Tareas:
[1] Según el texto de lectura, ¿qué premio obtuvo la película en la SEMINCI?
[2] Indique si cada afirmación coincide con el texto de lectura y cite las palabras que lo deciden: (a) La película abrió el Festival de Cannes. (b) Quien escribe vio la película en Valladolid. (c) Sentaro es el encargado de una microtienda de dorayakis.

**** Texto de lectura ****

Bajo esas premisas, acaba de llegar a las pantallas españolas Una pastelería en Tokio (2015), de Naomi Kawase, que abrió el Festival de Cannes, dentro de la sección “Una cierta mirada”, y ha formado parte del Festival Internacional de Cine de Toronto (TIFF), así como de la Semana Internacional de Cine de Valladolid (SEMINCI), donde fue galardonada con la Espiga de plata a la Mejor dirección, un dato que, por la proximidad en el tiempo, no ha sido posible trasladar aún a la cartelera del filme.

Sin embargo, no ha sido en Valladolid donde pude verla, sino ya en una sala de cine una vez que ha iniciado su andadura en la exhibición en nuestro país.

Varias son las maneras de aproximarse a esta película, que además serían válidas, como un análisis de tres generaciones diferentes personificadas por la anciana Tokue, Sentaro, el encargado de una microtienda de dorayakis, que debe andar por la treintena, y una adolescente escolar, con su uniforme académico incluido. Nos hallaríamos así ante un entramado que conjuga pasado, presente y futuro, respectivamente, totalmente aceptable, como digo, lo cual además nos permite una estructura alrededor de los tres ejes cartesianos esenciales. Pero prefiero abordar mi análisis desde otro punto de vista.

**** Sección de datos ****

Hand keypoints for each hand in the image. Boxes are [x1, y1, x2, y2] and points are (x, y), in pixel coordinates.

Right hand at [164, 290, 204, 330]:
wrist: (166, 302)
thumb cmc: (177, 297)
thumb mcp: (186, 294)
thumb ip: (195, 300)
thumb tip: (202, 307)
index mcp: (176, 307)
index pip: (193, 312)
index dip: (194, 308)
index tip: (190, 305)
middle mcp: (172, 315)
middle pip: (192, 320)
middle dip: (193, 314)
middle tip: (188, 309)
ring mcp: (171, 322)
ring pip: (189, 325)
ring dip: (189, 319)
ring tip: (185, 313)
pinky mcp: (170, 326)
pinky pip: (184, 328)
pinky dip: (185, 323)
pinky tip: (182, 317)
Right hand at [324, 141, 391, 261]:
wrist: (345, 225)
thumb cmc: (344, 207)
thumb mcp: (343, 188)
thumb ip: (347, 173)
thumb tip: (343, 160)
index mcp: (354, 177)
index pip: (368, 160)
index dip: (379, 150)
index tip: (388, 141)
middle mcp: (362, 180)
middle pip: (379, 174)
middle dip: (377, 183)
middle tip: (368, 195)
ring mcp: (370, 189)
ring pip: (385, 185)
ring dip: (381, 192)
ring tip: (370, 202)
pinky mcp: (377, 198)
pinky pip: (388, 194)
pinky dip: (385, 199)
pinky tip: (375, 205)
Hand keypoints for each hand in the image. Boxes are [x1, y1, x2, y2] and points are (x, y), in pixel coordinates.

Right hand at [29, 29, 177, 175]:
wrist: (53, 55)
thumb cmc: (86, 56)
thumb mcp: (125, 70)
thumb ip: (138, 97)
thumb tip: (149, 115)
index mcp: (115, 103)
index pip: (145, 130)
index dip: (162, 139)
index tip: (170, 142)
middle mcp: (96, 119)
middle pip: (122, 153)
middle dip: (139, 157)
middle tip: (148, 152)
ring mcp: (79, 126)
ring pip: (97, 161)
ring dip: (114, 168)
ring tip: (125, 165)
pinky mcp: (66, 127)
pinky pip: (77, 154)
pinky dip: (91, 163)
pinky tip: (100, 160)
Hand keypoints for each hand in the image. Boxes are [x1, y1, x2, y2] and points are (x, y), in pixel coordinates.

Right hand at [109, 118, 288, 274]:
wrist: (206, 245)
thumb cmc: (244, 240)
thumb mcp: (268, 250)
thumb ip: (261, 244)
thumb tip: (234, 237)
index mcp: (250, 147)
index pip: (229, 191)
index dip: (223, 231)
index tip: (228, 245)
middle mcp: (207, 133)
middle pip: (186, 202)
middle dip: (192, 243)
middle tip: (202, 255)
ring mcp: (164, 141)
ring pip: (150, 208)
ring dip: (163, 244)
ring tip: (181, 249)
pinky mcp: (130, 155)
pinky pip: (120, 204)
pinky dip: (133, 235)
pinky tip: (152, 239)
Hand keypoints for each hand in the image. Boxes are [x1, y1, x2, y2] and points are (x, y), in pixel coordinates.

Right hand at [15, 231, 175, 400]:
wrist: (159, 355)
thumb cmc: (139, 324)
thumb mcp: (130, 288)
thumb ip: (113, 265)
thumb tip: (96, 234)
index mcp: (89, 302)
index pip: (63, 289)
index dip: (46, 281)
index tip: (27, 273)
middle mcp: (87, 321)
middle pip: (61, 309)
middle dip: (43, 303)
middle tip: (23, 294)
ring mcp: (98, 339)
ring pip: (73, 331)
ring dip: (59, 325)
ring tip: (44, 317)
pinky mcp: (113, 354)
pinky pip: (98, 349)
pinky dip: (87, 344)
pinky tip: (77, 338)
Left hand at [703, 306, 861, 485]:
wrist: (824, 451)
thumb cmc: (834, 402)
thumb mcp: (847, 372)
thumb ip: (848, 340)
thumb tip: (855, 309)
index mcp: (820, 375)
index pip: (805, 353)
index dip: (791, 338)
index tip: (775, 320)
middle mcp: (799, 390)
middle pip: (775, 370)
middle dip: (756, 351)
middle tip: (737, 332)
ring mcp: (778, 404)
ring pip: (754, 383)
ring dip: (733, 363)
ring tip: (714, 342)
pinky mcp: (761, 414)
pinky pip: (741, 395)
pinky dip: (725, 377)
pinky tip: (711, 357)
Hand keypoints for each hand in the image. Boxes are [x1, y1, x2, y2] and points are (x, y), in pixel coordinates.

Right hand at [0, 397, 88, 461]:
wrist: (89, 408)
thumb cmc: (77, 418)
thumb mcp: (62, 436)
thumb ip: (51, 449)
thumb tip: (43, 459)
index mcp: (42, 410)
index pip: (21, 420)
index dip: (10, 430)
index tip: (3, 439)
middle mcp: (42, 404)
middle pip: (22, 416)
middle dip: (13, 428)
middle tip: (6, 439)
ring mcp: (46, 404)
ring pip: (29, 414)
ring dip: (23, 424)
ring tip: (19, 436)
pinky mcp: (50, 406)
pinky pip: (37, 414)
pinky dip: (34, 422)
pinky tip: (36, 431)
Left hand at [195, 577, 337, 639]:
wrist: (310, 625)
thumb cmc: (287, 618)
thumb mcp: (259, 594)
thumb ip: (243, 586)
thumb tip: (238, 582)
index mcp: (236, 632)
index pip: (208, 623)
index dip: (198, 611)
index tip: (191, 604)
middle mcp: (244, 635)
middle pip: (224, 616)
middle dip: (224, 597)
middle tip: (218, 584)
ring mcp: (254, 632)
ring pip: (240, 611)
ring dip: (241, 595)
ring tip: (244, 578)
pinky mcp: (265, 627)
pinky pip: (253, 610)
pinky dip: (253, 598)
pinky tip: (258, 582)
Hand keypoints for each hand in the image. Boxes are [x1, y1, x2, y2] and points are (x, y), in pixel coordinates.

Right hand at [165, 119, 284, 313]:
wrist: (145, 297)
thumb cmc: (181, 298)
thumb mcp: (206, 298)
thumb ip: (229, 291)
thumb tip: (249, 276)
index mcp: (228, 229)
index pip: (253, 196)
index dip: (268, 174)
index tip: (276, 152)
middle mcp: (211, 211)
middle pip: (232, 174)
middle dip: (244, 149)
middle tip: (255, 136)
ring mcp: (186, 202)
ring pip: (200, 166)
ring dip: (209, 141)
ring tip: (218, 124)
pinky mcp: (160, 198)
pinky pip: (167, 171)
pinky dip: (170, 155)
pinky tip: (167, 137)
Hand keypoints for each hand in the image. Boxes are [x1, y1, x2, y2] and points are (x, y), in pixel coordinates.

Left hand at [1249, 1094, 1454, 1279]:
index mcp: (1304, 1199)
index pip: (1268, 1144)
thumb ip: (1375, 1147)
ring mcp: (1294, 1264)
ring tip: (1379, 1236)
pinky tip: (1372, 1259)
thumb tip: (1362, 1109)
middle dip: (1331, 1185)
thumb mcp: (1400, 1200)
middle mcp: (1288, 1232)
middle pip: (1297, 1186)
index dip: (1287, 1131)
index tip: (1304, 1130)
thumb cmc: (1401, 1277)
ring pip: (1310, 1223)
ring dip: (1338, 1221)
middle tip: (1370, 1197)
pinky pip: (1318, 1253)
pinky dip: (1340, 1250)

****

Respuestas escritas:
[1] La Espiga de plata a la Mejor dirección.

[2]
(a) Sí: «que abrió el Festival de Cannes».
(b) No: «no ha sido en Valladolid donde pude verla, sino ya en una sala de cine».
(c) Sí: «Sentaro, el encargado de una microtienda de dorayakis».